When I was young I used a rotary dial phone. I had rabbit ears on my TV and bellbottoms on my jeans. And I went to a neighbourhood school from 9:00 until 3:15 everyday, sharing my teacher with dozens of other kids. Some things have changed, but others have stayed exactly the same.

When it comes to school, is this really the best we can do? We are living through an internet revolution, taking the world by storm—but leaving schools virtually untouched.

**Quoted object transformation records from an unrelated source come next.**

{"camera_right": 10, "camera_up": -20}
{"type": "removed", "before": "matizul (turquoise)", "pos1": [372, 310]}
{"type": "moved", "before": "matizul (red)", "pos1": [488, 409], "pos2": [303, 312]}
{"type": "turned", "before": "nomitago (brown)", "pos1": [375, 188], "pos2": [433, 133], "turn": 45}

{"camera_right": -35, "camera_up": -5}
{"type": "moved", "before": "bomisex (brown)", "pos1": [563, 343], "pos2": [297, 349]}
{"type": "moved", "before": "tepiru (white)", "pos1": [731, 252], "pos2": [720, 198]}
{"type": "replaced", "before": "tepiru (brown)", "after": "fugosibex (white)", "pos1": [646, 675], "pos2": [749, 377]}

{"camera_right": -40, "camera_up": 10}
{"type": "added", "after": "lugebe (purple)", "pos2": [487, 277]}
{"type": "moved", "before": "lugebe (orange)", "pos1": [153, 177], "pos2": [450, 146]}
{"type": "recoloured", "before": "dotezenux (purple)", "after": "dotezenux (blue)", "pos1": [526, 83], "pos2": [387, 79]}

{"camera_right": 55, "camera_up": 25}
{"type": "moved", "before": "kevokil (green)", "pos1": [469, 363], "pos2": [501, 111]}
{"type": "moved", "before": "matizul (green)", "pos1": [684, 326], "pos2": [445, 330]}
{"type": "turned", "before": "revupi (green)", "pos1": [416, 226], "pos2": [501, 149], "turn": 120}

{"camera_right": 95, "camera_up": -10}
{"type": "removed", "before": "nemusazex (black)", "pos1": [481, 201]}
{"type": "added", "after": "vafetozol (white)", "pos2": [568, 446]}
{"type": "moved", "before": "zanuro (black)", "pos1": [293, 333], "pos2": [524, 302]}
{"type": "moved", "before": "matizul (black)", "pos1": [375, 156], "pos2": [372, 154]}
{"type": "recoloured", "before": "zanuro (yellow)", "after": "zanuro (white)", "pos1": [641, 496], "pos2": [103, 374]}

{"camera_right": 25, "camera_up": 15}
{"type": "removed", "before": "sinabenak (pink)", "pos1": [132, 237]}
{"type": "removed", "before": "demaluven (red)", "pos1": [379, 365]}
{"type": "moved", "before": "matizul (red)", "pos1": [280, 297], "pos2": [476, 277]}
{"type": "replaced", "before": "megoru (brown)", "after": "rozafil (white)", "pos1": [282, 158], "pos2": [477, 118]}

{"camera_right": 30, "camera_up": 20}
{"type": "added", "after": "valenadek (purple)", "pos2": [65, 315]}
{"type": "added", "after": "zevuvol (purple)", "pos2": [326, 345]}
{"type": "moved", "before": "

Yet there are pockets of change, giving us alternatives to high school the way we’ve always done it. Take the Virtual Learning Centre, administered by the Trillium Lakelands school board for the Ministry of Education. They offer online high school courses for any Ontario students. My two daughters, whom we have homeschooled since grade one, took several VLC courses. In grade 9 and 10 Science they had two hours of lectures every week, assignments to do on their own, and online drop ins with their teacher if they were having trouble. No more sitting through 90 minutes a day of Science class when the same material can be learned much more quickly.

This year, the Ministry of Education has also launched “Open School”, where students can start a credit at any time and work at their own pace. Work really fast, and you can earn a full credit in just a few weeks. Sure beats a semester of high school English classes listening to your fellow students butcher Shakespeare as they read Romeo and Juliet out loud.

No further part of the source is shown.